Everyone but the Regent snickered.
“Yes, ’course you are, m’lady!” said the soldier amiably. “Excepting that if I toss you into the saddle while His Grace is still sitting in it, you’re as like to knock him to the ground as end up there yourself. This way, see, you can use my hands as a step and throw your leg over the back of the beast without risking life and limb.”
“I knew that,” muttered Persephone. “I only meant that I am not used to this manner of mounting”—more snickers from the men, this time tinged with lewdness— “because it is not seemly for a woman of my station to ride astride like a man or a common wench,” she continued with a glare that quieted the men at once. “However, under the circumstances it seems I have no choice but to do so.”
“Very good, m’lady,” said the soldier, who did not seem to care overly much for Persephone’s reasons and explanations. “Up you go, then.”
Awkwardly, Persephone placed her foot in the cradle formed by the soldier’s laced fingers. Then, having no idea what to do with her hands, she was about to gingerly rest them on the soldier’s greasy head when he straightened up without warning, sending her flying into the air. Somehow, she had the presence of mind to fling her right leg sideways, but that only meant that when she landed askew on the horse’s back and started to fall, her skirts were in such disarray that they very likely would have ended up around her ears if she’d not prevented herself from falling by grabb
ing on to the only thing within reach: the frail, crippled body of the Regent. Stifling a gasp of pain, the Regent immediately flung himself to one side in an attempt to counterbalance her falling weight. The two of them hung, one on either side of the saddle, for a long, breathless moment before Persephone finally managed to grunt and wriggle her way upright, forcibly hauling the Regent upright as she did so. As soon as they were both out of danger of plummeting to the ground, Persephone—acutely aware of how very un-noble she’d just looked—rounded angrily on the soldier.
“Clumsy fool!” she said severely. “How dare you treat me so crudely—I could have fallen and been injured! Or worse—I could have injured the Lord Regent! Is that what you were hoping for? Well, is it?”
The strapping young soldier seemed to shrink before her very eyes. “No, m’lady!” he cried, his eyes darting to the Regent in such fear that Persephone suddenly felt guilty for having implied treachery on his part. “No! I swear! I meant no harm—to you or to His Grace. I swear! I would never—”
“Oh, enough,” muttered the Regent distractedly.
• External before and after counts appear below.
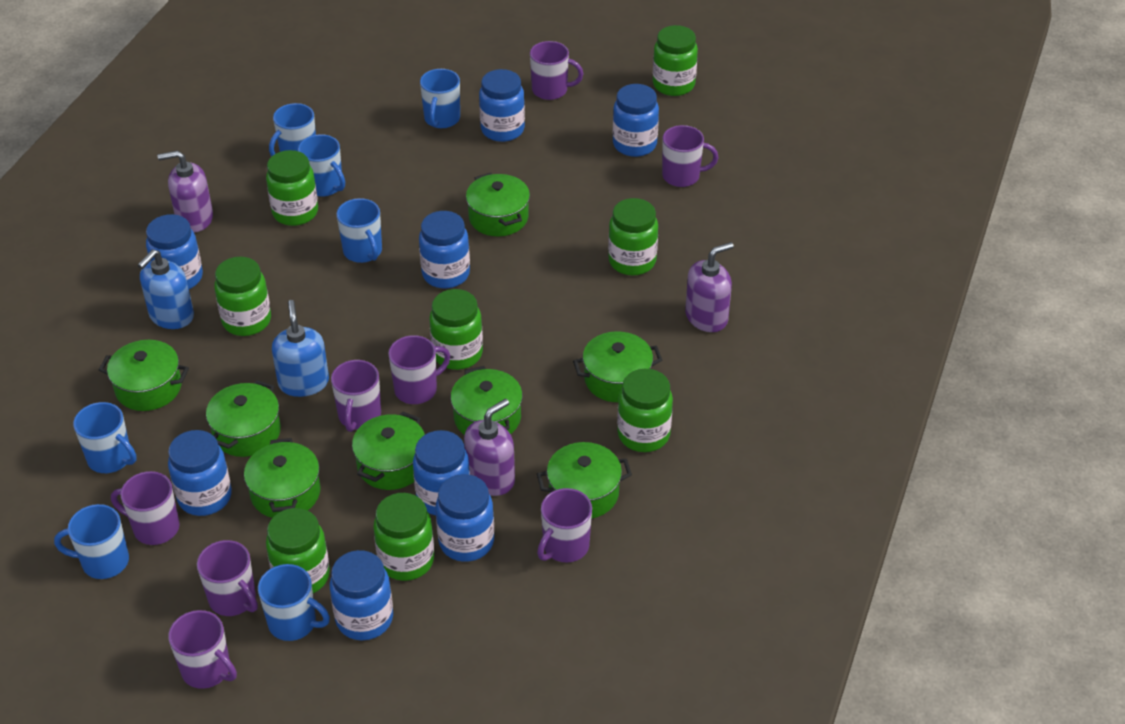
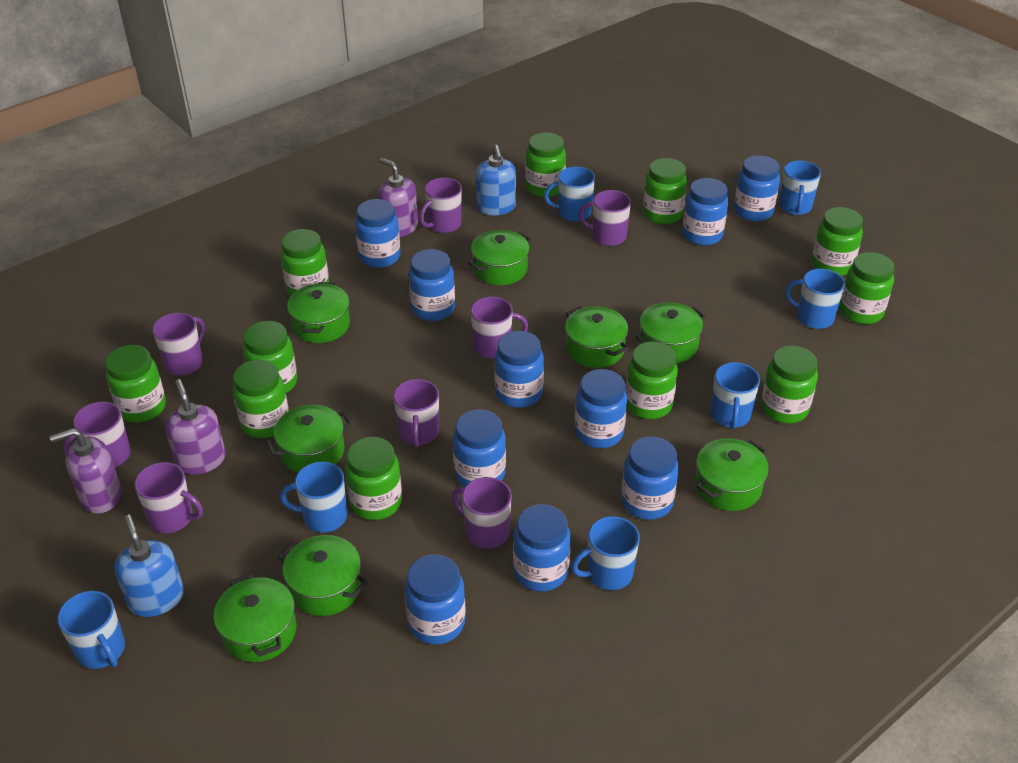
blue jar: 8 -> 10
green jar: 8 -> 11

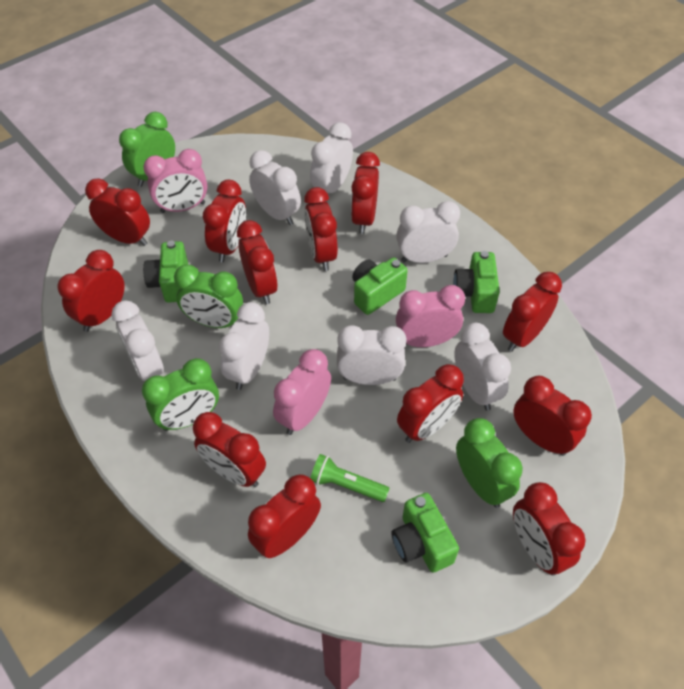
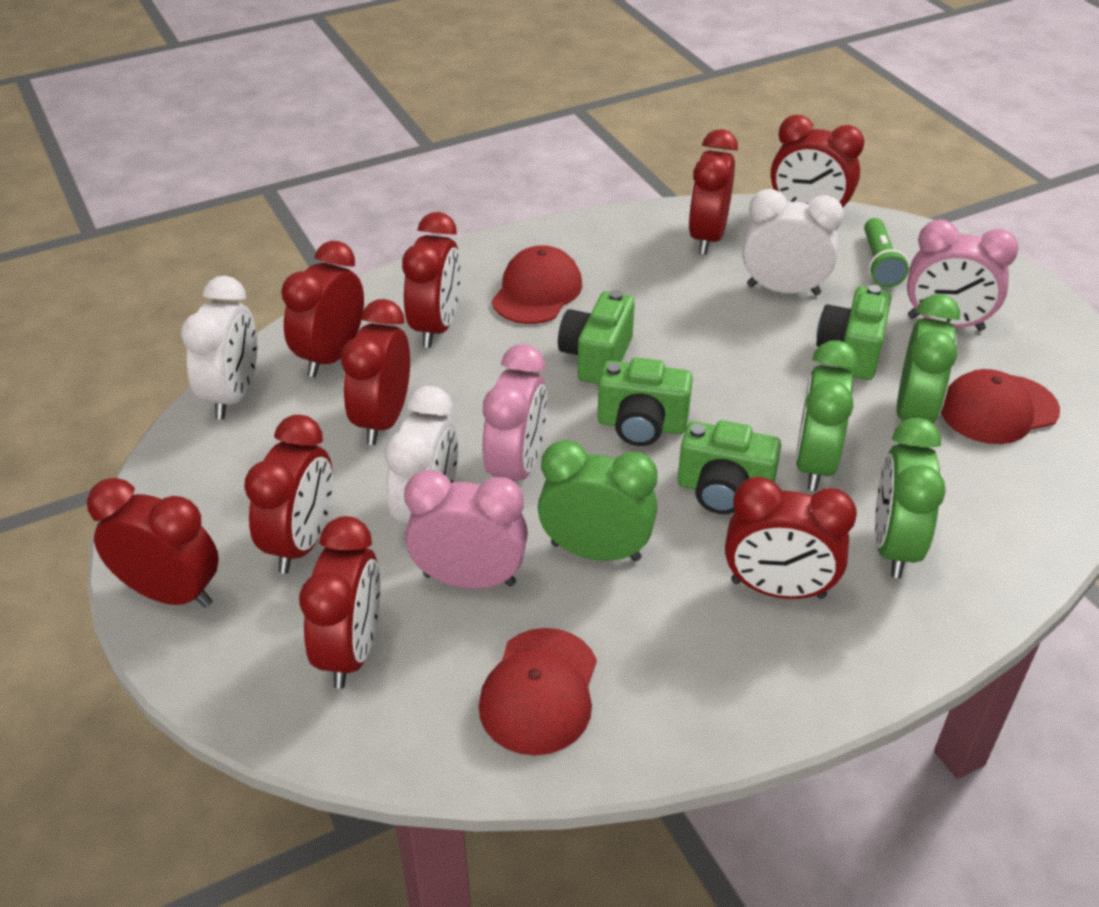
red cap: 0 -> 3
red clock: 12 -> 9
white clock: 7 -> 3

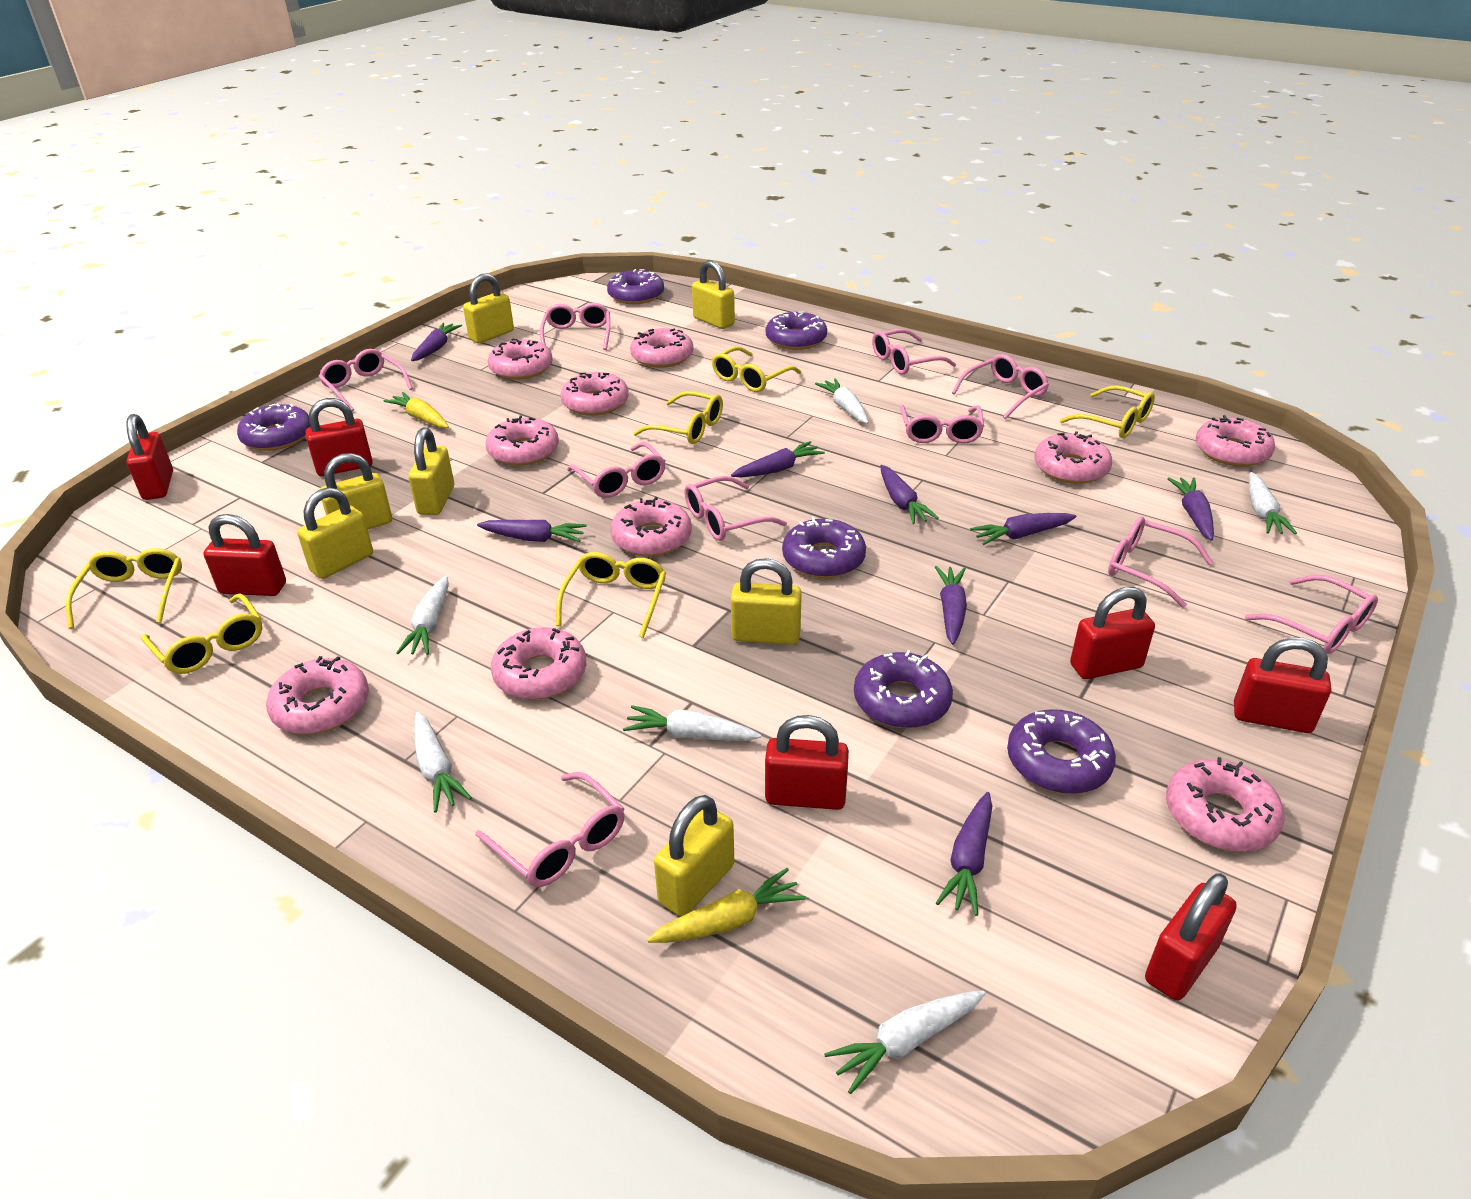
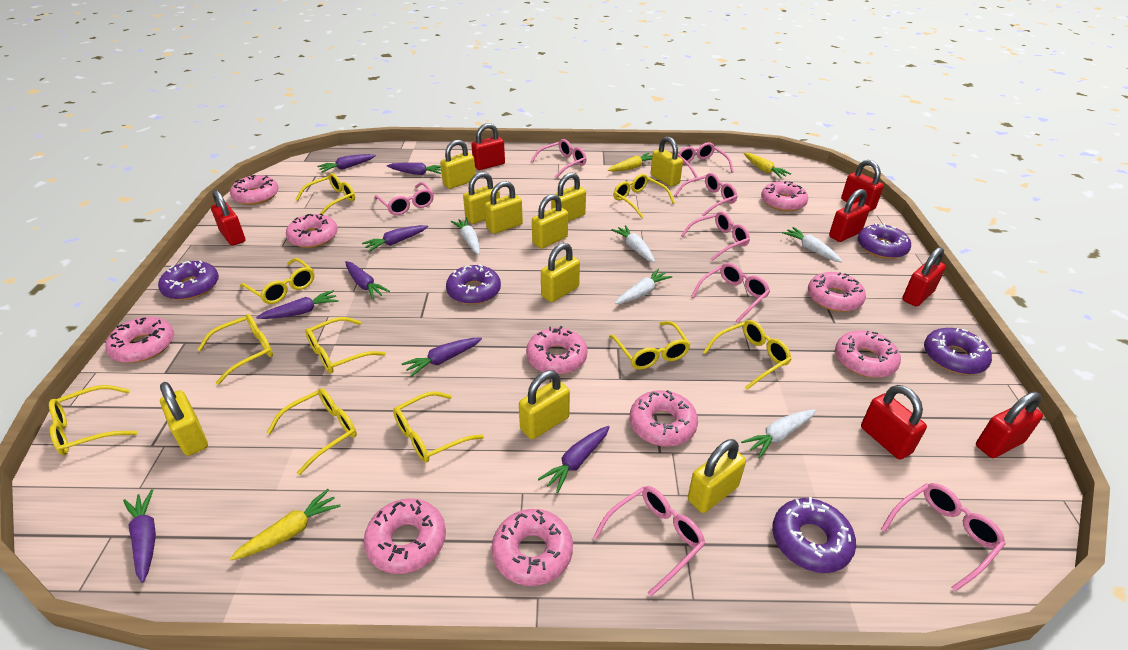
pink glasses: 10 -> 8
purple donut: 6 -> 5
white carrot: 6 -> 5
yellow carrot: 2 -> 3
yellow glasses: 6 -> 10
yellow padlock: 7 -> 10

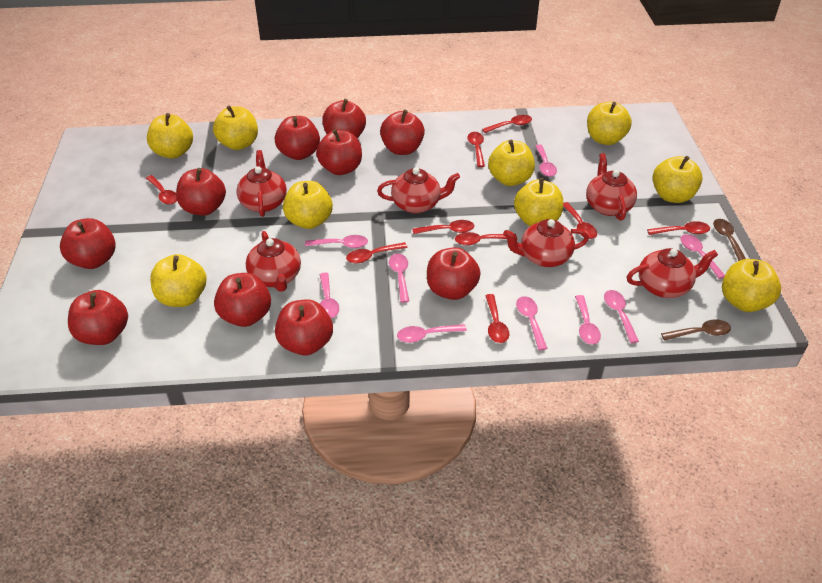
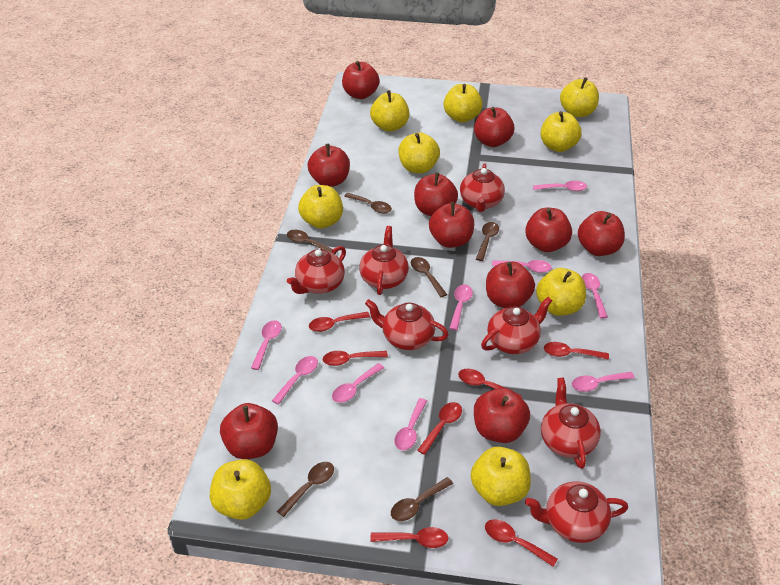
brown spoon: 2 -> 6
red spoon: 9 -> 7
red teapot: 6 -> 7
Sitting up a little straighter he grabbed the reins and was about to dig his razor-sharp spurs into the alreadybleeding flanks of his mount when there came a loud clatter from the alley. “What was that!” he snapped, wheeling back around.
To Persephone’s horror, the strapping young soldier immediately unsheathed his sword and ran toward the alley and those it sheltered. Luckily, he hadn’t taken more than three steps when a hundred pounds of hurtling dog flesh violently swept his legs out from under him. As he crashed to the cobblestones, Cur continued on and was about to skid to a halt beside the Regent’s horse—at Persephone’s feet—when he saw the surreptitious but unmistakable order hidden in the flick of her fingers. Veering sharply without breaking stride, he bounded off into the night even as the furious soldier scrambled to his feet and ran for his bow.
“No!” cried Persephone, her entire body stiffening as the first arrow pierced the darkness into which her friend had vanished.